The Effectiveness of Foreign Aid
BY MICHAEL MANVILLE
07.20.2005 09:26 | DISPATCHES
The folks at the Marginal Revolution point us to the current New Yorker, where James Surowiecki makes the levelheaded case for aid to Africa. Yes, money is often stolen. Yes, aid alone is insufficient to end poverty. But no, this does not mean all foreign aid should stop:
It’s a myth that aid is doomed to failure. Foreign aid funded the campaign to eradicate smallpox, and in the sixties it brought the Green Revolution in agriculture to countries like India and Pakistan, lifting living standards and life expectancies for hundreds of millions of people. As for the Asian nations that Africa is being told to emulate, they may have pulled themselves up by their bootstraps, but at least they were provided with boots. In the postwar years, South Korea and Taiwan had the good fortune to become, effectively, client states of the U.S. South Korea received huge infusions of aid, with which it rebuilt its economy after the Korean War. Between 1946 and 1978, in fact, South Korea received nearly as much U.S. aid as the whole of Africa. Meanwhile, the billions that Taiwan got allowed it to fund a vast land-reform program and to eradicate malaria. And the U.S. gave the Asian Tigers more than money; it provided technical assistance and some military defense, and it offered preferential access to American markets.

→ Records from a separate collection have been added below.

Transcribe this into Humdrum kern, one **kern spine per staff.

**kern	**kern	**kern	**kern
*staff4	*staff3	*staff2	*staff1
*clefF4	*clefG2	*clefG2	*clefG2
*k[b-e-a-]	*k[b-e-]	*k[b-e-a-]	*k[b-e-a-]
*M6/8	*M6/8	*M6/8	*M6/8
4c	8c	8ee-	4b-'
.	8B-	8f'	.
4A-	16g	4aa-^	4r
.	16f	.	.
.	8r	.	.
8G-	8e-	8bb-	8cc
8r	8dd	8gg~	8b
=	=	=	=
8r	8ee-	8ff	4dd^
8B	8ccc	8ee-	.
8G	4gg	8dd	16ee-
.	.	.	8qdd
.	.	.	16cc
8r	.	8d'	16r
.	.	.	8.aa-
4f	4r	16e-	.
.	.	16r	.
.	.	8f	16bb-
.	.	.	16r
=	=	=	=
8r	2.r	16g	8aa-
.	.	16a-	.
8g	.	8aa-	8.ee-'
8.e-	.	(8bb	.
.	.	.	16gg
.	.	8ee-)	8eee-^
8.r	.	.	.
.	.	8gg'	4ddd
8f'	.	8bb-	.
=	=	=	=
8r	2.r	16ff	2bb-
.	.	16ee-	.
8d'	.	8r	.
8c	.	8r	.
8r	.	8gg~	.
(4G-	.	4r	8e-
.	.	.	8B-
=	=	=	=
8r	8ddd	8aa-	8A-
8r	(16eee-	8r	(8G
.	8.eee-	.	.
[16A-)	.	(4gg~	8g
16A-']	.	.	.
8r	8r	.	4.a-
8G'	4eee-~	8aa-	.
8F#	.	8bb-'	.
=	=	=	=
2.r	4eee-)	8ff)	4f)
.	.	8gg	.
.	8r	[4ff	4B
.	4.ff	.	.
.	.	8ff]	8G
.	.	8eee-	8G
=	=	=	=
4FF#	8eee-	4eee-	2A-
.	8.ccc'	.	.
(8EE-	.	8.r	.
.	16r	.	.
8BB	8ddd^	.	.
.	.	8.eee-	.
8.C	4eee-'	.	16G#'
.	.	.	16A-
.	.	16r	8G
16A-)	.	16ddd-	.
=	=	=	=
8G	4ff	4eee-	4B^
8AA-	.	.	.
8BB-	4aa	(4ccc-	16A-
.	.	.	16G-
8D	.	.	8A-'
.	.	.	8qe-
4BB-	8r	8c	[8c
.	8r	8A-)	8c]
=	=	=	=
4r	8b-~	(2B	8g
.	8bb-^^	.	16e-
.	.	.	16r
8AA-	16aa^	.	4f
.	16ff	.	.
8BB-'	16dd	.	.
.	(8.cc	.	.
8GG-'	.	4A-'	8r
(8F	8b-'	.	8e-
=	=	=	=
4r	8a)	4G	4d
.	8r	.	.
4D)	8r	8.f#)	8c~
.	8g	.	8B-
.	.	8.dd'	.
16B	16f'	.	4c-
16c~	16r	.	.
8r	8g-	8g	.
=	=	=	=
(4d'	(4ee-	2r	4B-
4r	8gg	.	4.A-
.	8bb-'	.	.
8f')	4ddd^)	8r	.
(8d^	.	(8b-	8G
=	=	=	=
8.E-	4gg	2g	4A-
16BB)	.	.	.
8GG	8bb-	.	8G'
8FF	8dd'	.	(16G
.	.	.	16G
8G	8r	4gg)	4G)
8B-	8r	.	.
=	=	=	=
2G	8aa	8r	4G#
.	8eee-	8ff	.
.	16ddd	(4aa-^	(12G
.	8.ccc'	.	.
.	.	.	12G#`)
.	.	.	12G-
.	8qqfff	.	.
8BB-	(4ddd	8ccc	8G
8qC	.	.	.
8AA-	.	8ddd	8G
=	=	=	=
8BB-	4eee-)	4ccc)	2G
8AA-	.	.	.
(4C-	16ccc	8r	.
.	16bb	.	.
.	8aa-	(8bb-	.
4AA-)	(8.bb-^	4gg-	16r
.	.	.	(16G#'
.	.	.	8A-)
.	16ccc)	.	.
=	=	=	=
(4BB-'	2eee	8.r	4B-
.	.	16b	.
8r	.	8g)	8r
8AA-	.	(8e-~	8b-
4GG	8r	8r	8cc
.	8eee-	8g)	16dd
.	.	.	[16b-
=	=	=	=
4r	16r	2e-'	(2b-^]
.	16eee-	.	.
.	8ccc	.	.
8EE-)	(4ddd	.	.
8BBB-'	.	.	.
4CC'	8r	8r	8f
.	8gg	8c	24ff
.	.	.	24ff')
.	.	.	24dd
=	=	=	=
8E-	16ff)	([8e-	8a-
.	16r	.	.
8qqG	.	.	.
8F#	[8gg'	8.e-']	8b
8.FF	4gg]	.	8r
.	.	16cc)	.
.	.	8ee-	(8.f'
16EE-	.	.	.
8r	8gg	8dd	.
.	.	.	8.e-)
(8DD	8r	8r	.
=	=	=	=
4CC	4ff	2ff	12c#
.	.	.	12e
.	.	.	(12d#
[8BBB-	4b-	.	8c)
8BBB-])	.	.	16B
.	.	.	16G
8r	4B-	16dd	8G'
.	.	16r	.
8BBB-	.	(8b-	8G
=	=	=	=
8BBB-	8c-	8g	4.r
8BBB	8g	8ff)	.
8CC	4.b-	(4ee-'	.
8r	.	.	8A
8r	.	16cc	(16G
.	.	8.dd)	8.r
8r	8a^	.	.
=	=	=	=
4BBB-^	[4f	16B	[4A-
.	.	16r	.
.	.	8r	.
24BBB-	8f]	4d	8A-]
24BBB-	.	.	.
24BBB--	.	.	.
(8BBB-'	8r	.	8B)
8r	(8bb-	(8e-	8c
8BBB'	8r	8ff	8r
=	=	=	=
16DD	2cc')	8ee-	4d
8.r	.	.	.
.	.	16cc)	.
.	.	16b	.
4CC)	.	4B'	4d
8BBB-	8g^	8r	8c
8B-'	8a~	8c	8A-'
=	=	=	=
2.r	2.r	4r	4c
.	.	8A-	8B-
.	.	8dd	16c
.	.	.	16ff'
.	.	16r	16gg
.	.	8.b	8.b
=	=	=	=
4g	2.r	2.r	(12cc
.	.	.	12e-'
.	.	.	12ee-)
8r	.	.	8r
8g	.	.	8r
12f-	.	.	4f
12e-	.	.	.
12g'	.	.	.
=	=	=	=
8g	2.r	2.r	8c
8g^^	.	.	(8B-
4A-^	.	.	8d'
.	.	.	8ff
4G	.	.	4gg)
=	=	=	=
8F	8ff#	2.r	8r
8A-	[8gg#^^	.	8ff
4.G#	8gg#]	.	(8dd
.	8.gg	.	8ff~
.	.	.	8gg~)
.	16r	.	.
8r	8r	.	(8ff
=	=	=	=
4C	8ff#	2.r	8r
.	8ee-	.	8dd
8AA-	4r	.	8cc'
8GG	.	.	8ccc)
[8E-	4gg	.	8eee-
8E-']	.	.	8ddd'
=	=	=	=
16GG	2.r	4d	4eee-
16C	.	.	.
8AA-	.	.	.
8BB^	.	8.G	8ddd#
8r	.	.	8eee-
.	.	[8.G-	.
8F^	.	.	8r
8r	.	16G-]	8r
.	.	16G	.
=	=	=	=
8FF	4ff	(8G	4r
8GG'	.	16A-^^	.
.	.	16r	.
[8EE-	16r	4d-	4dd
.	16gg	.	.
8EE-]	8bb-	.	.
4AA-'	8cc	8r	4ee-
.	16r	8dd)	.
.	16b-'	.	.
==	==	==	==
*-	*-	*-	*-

Coincidence? Perhaps. But the two Middle Eastern countries that have shown relatively steady and substantial economic growth—Israel and Turkey—have also received tens of billions of dollars in U.S. aid. The few sub-Saharan African countries that have enjoyed any economic success at all of late—including Botswana, Mozambique, and Uganda—have been major aid recipients, as has Costa Rica, which has the best economy in Central America. Ireland (which is often called the Celtic Tiger), has enjoyed sizable subsidies from the European Union. China was the World Bank’s largest borrower for much of the past decade.